Undergraduate students must stand in solidarity with the demands of postgraduate researchers who are getting organized in the Postgraduate Workers Organisation (PWO). They are demanding a living wage and workers’ rights. They are demanding the bare minimum, and yet this government has betrayed them in Budget 2024. The new budget gave a €3,000 increase only to SFI and IRC-funded postgraduate researchers, and this still falls below the €25,000 minimum wage as well as it only affects 30% of all postgraduate researchers. The reason why it is crucial that undergraduates and postgraduate workers stand together is because disruptive action and strike action is on the horizon. At times like this, we must stand shoulder to shoulder with our class allies. Within just a year, PWO has amassed 25% of all postgraduate researchers, a result which would not have been possible without a massive grassroots support and need for change. In comparison, TCDSU sabbatical elections have turnouts of 10-15%.
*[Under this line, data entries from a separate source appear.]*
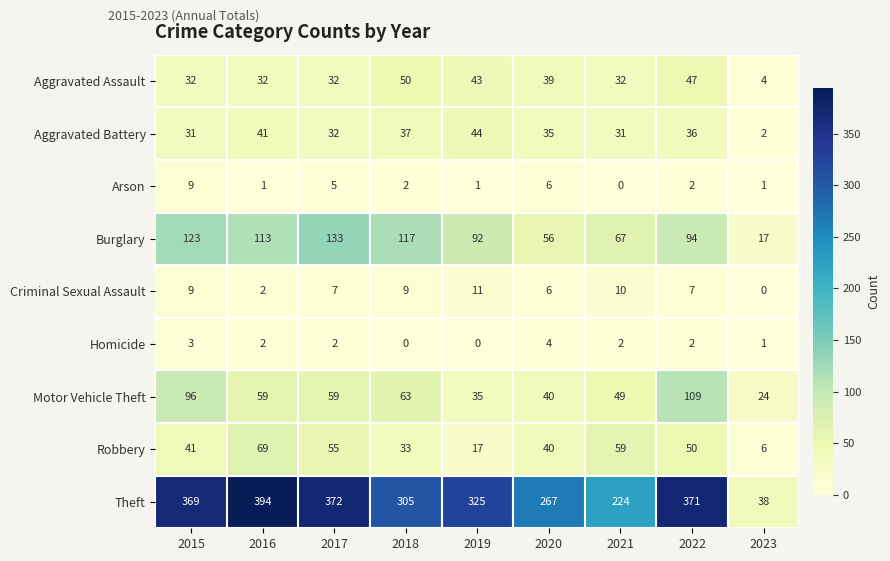

Rank the series by their maximum value, from lowest to highest.

Homicide, Arson, Criminal Sexual Assault, Aggravated Battery, Aggravated Assault, Robbery, Motor Vehicle Theft, Burglary, Theft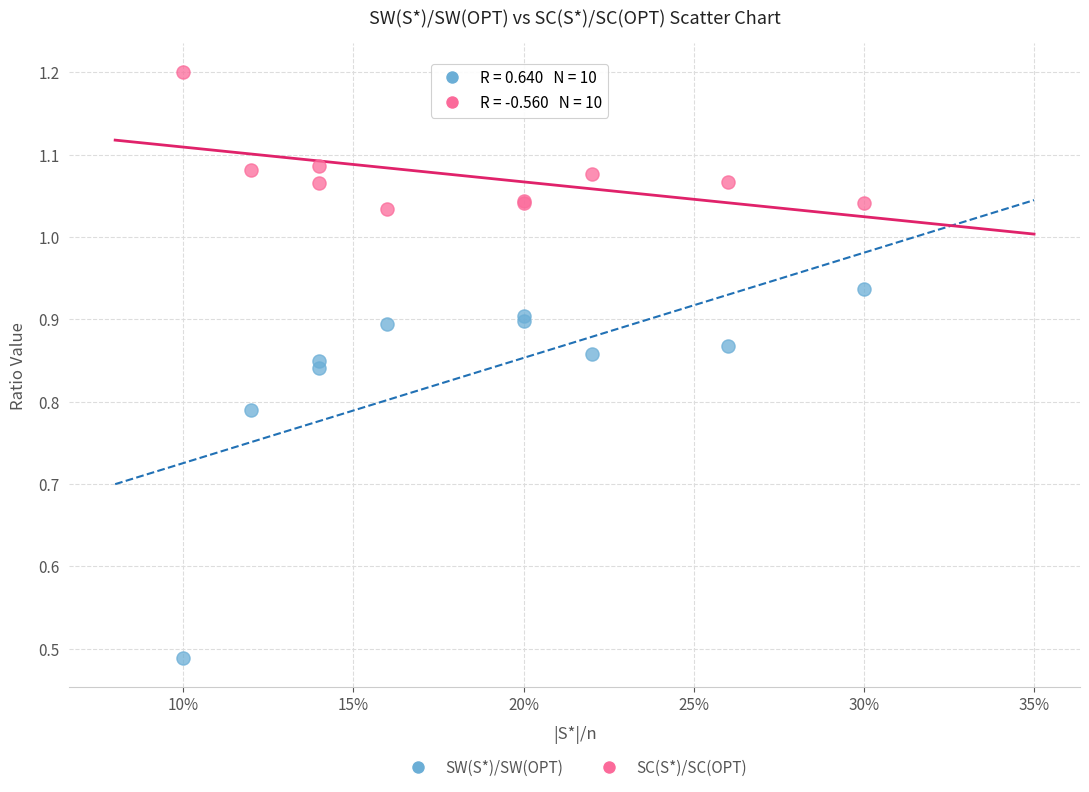

Which series contains the highest Y value?

SC(S*)/SC(OPT)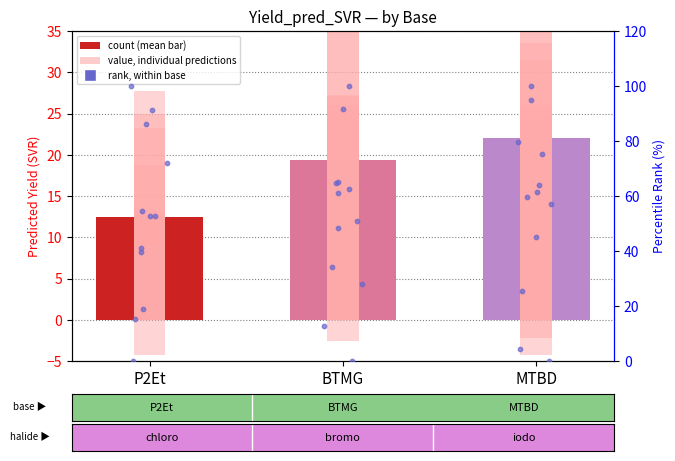

Between MTBD and BTMG, which is larger?

MTBD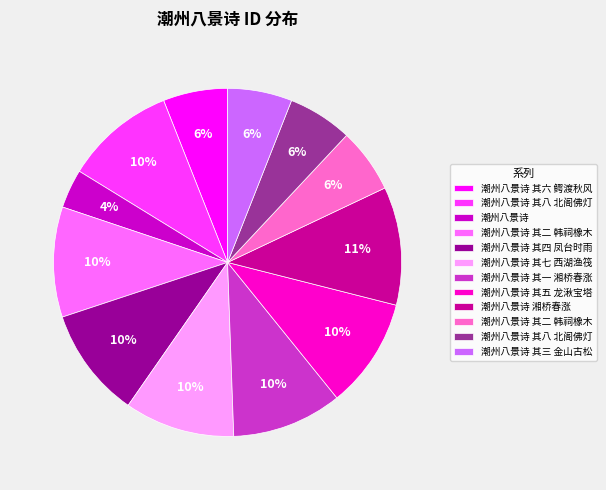

To the nearest percent, what is the difference between the largest and smallest slice percentages?

7%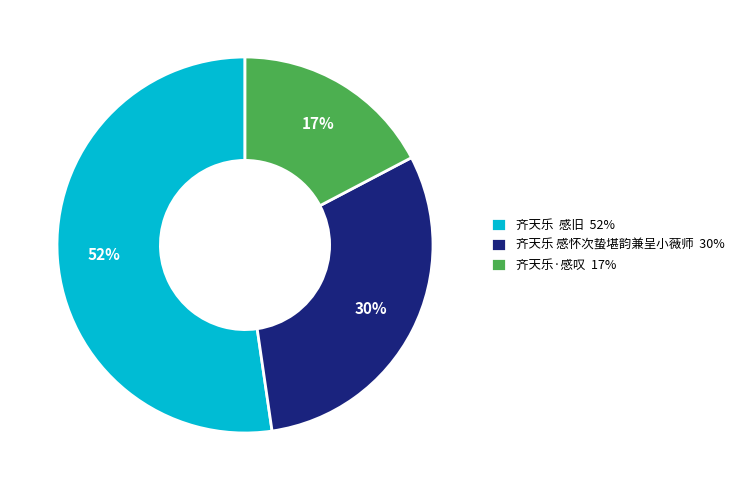

To the nearest percent, what percentage of the pie is 齐天乐·感叹 17%?

17%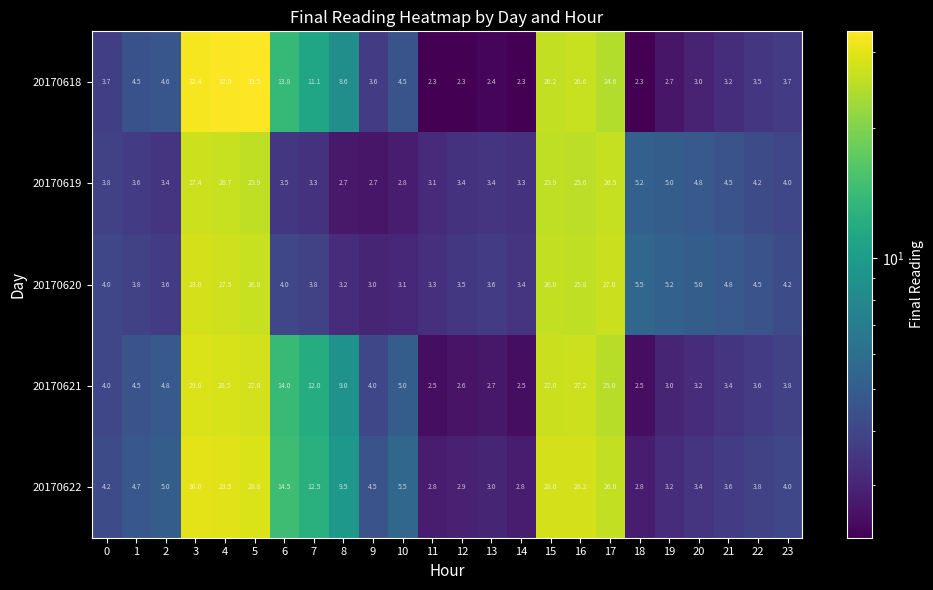

What is the difference between the 20170619 values at 10 and 12?

0.6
It is important to note that the same system that exploits postgraduate researchers is the same system that charges unaffordable tuition fees, increases rents and underfunds student services. We are fighting the same neoliberal and austerity-driven approach to academia. 

Furthermore, staff working conditions are student learning conditions. Postgraduate researchers work as teaching assistants for meager pay, are overworked and stressed. The same is true for many early-track academics. This undoubtedly affects the quality of education. 

Finally, solidarity is the only way for us to stand up to this government and their neoliberal approach that causes undeniable harm to our communities and perpetuates social murder. Solidarity is when we support each other even if we are not directly involved. In the case of undergraduates, therefore, we must support postgraduate workers who are organizing and stand behind them. 

There is a strong tradition of solidarity with Palestine in Trinity. Can you talk a bit about this? Are there any plans for more action in 2023-24?

TCD BDS is the only active BDS group on university campuses. It has its origins dating back to 2018, when a student referendum was held and passed with an overwhelming majority on the matter. Since then, TCD BDS supported by TCDSU has been involved in campaigns to implement an academic boycott of Israeli universities, as well as to make Trinity divest its €2.5 million euros of stock in the war-industry, and cultural events on campus. Our latest success has been to get our College to divest from the war-industry, but there is more to do. Our College still has links with 13 Israeli entities, amongst them universities which are directly complicit in the Israeli war-industry and security forces ecosystem. We plan to ramp up our actions especially in light of the genocide being perpetrated by the fascist Israeli government on Palestinians. We have also had interest from other student unions, namely in NCAD and UCD, in setting up their own BDS groups, as well as this we passed a motion at the USI to support the Palestinian cause.